**SOURCE EXTRACT:**
- Opening Delimiter -
Results and discussion

Synthesis and characterization of E-CNS

Engineered carbon nanosheets were synthesized in two consecutive steps. First, graphene oxide nanosheets were extracted from coal by a modified Hummer’s method, then asymmetrically modified using soluble starch as a template34,39. One side of the nanosheets was protected by the template while the other side reacted with dodecylamine, leading to an amphiphilic structure. The TEM micrograph in Fig. 2a shows the two-dimensional sheet-like and layered structure of E-CNS, where the basal planes slip out of alignment in a slightly staggered angle. We estimated the number of layers per nanosheet to be in the range of 5–10 based on the diffraction pattern in Fig. 2b39. Dynamic light scattering (DLS) of E-CNS dispersions in brine revealed an average diameter of 110 nm and a zeta potential of − 3.6 mV (Fig. 2c). Considering a thickness of less than 10 nm, E-CNS are typically two-dimensional nanomaterials. With their flat shape and asymmetrical hydrophobicity on different sides, E-CNS can better position themselves at the oil/water interface compared to spherical metal oxide nanoparticles. As a result, they can lower the IFT between brine and crude oil by 62% (i.e., from 14.6 to 5.5 mN/m) at ambient conditions, as seen in Fig. 2d. This is an idiosyncratic property of E-CNS since most nanoparticles show little effect on IFT42.

Figure 2

(a) TEM micrograph of E-CNS, (b) diffraction pattern of E-CNS, (c) particle size distribution by DLS and (d) dynamic IFT between the crude oil and base brine with and without E-CNS39.

The amphiphilic nature of the nanofluid is further confirmed through slim-bottle tests where toluene (organic phase) and distilled water (aqueous phase) are first added to two glass vials. The curvature in the three-phase contact regions of both vials shows a concave meniscus prior to introducing any chemical agents. After the addition of E-CNS to the first vial, the meniscus gradually flattens due to the preferential orientation of E-CNS at the interface (Fig. 3a). The nanosheets tend to have their hydrophobic side facing upwards towards the toluene, while their hydrophilic side is facing downwards towards the water. This behavior is not observed in the second vial where Alconox surfactant had been added (Fig. 3b). Although surfactants orient themselves similarly at interfaces, they do not flatten the curvature due to the absence of a graphitic backbone in their structure.
- Closing Delimiter -
**TO DO:**
Could you reproduce, word for word, the section of the carbon nanosheet passage that begins with "The amphiphilic nature" and ends with "in their structure."?

**AVAILABLE DATA:**
- Opening Delimiter -
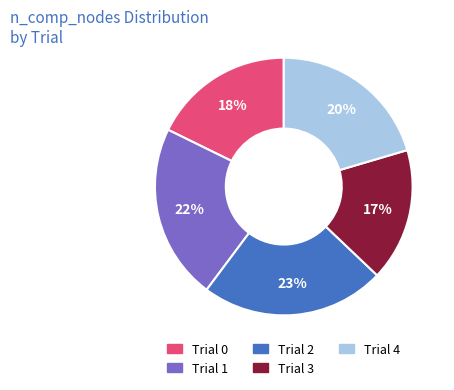

Does any single category account for the majority?

No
- Closing Delimiter -
**SOLUTION FOR THIS EXERCISE:**
The amphiphilic nature of the nanofluid is further confirmed through slim-bottle tests where toluene (organic phase) and distilled water (aqueous phase) are first added to two glass vials. The curvature in the three-phase contact regions of both vials shows a concave meniscus prior to introducing any chemical agents. After the addition of E-CNS to the first vial, the meniscus gradually flattens due to the preferential orientation of E-CNS at the interface (Fig. 3a). The nanosheets tend to have their hydrophobic side facing upwards towards the toluene, while their hydrophilic side is facing downwards towards the water. This behavior is not observed in the second vial where Alconox surfactant had been added (Fig. 3b). Although surfactants orient themselves similarly at interfaces, they do not flatten the curvature due to the absence of a graphitic backbone in their structure.